In recent years two major orchestras, exasperated by the declining interest of the major labels, have boldly taken live recording one step further and started producing their own CD's. The London Symphony is one. Its live 2001 recording of Berlioz's epic opera "Les Troyens" was issued on the orchestra's label, LSO Live. The San Francisco Symphony has also established its own label, SFS Media, and issued, among other releases, a blazing account of Mahler's Sixth Symphony conducted by Michael Tilson Thomas. Both recordings received critical acclaim, solid sales and Grammy Awards. Though the CD's are in stores, consumers can also order them from the orchestras' Web sites.

The growth of downloading technology has received lots of media coverage.
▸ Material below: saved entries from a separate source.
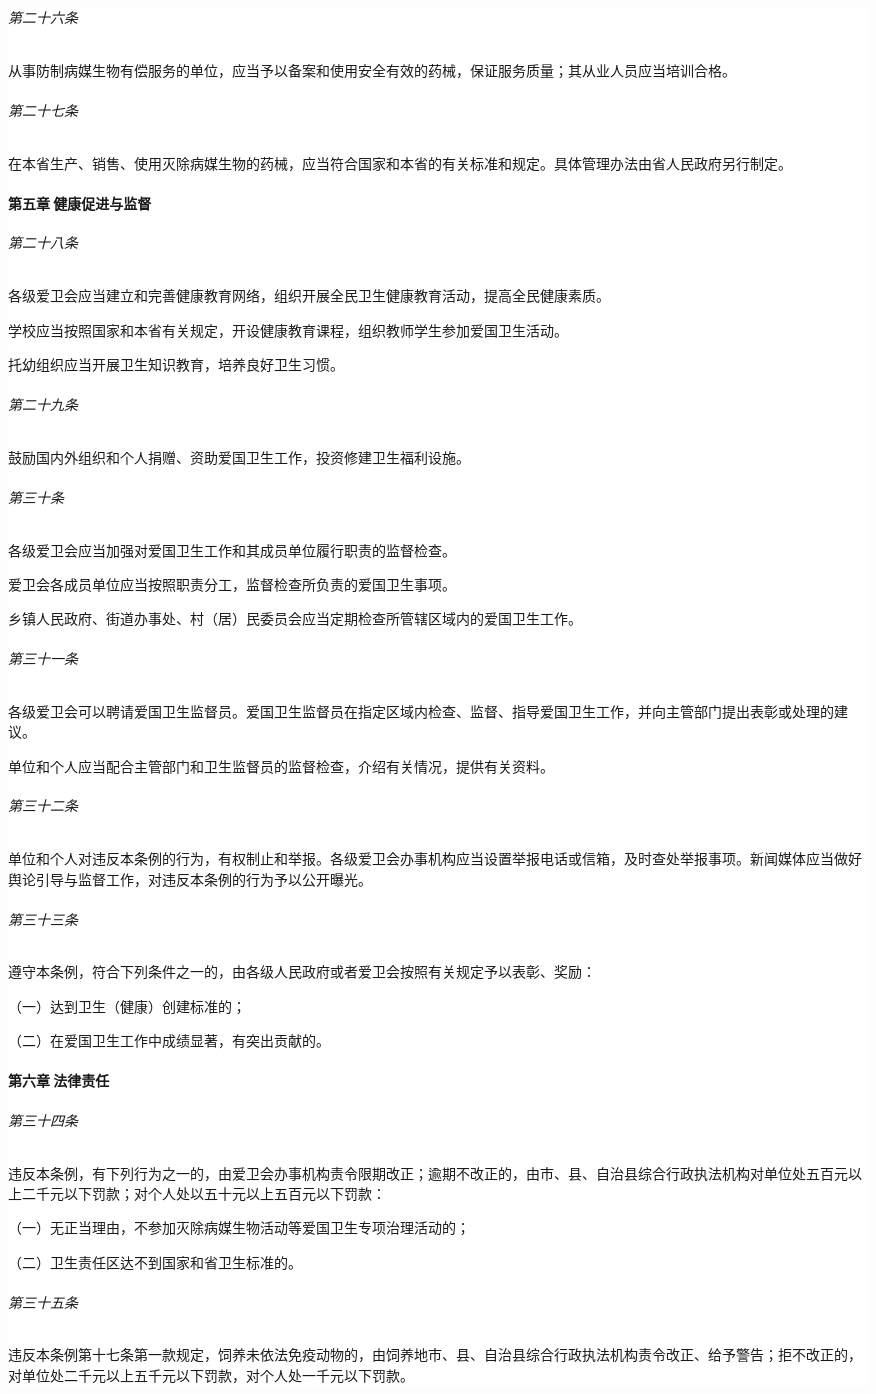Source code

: ###### 第二十六条

从事防制病媒生物有偿服务的单位，应当予以备案和使用安全有效的药械，保证服务质量；其从业人员应当培训合格。

###### 第二十七条

在本省生产、销售、使用灭除病媒生物的药械，应当符合国家和本省的有关标准和规定。具体管理办法由省人民政府另行制定。

#### 第五章 健康促进与监督

###### 第二十八条

各级爱卫会应当建立和完善健康教育网络，组织开展全民卫生健康教育活动，提高全民健康素质。

学校应当按照国家和本省有关规定，开设健康教育课程，组织教师学生参加爱国卫生活动。

托幼组织应当开展卫生知识教育，培养良好卫生习惯。

###### 第二十九条

鼓励国内外组织和个人捐赠、资助爱国卫生工作，投资修建卫生福利设施。

###### 第三十条

各级爱卫会应当加强对爱国卫生工作和其成员单位履行职责的监督检查。

爱卫会各成员单位应当按照职责分工，监督检查所负责的爱国卫生事项。

乡镇人民政府、街道办事处、村（居）民委员会应当定期检查所管辖区域内的爱国卫生工作。

###### 第三十一条

各级爱卫会可以聘请爱国卫生监督员。爱国卫生监督员在指定区域内检查、监督、指导爱国卫生工作，并向主管部门提出表彰或处理的建议。

单位和个人应当配合主管部门和卫生监督员的监督检查，介绍有关情况，提供有关资料。

###### 第三十二条

单位和个人对违反本条例的行为，有权制止和举报。各级爱卫会办事机构应当设置举报电话或信箱，及时查处举报事项。新闻媒体应当做好舆论引导与监督工作，对违反本条例的行为予以公开曝光。

###### 第三十三条

遵守本条例，符合下列条件之一的，由各级人民政府或者爱卫会按照有关规定予以表彰、奖励：

（一）达到卫生（健康）创建标准的；

（二）在爱国卫生工作中成绩显著，有突出贡献的。

#### 第六章 法律责任

###### 第三十四条

违反本条例，有下列行为之一的，由爱卫会办事机构责令限期改正；逾期不改正的，由市、县、自治县综合行政执法机构对单位处五百元以上二千元以下罚款；对个人处以五十元以上五百元以下罚款：

（一）无正当理由，不参加灭除病媒生物活动等爱国卫生专项治理活动的；

（二）卫生责任区达不到国家和省卫生标准的。

###### 第三十五条

违反本条例第十七条第一款规定，饲养未依法免疫动物的，由饲养地市、县、自治县综合行政执法机构责令改正、给予警告；拒不改正的，对单位处二千元以上五千元以下罚款，对个人处一千元以下罚款。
But not enough attention has been directed to this more benign Internet prospect: instead of manufacturing thousands of discs and getting them into stores, the record companies will increasingly take orders online, burn copies of the requested CD's and mail them.

This mode of operating has already salvaged Composers Recordings Inc., the scrappy nonprofit label that for 48 years maintained the most eclectic and adventurous catalog of contemporary classical music. Though that company folded in April, its catalog was taken over by another nonprofit, New World Records, which has promised to make the entire catalog available by burning to order, complete with printouts of the liner notes.

Here is my rock-solid prediction, though it comes with no deadline: the major labels will set up their own custom-made CD ventures. The move makes financial sense and will allow companies to keep their entire back catalogs in circulation, including oddball specialty items.

Still, consumers will have to adjust to new realities. Custom-burned CD's are not likely to come with fancy packaging. Serious collectors who are running out of shelf space at home have begun jettisoning the hard plastic jewel boxes, slip their CD's into soft plastic envelops and store them in file boxes. After all, a CD is essentially a plastic-coated floppy disk. Maybe we will have to start treating them that way.

Despite the greed and bungling of so many recording executives, these companies still have top-level employees who care about classical music and want to deliver it to appreciative consumers.

If the classical divisions of the major labels totter, as Mr. Lebrecht predicts, so be it. Smaller companies and emerging technologies will offer new solutions. Seems naïve? Well, classical music could use a few Pollyannas right now. It already has a Cassandra.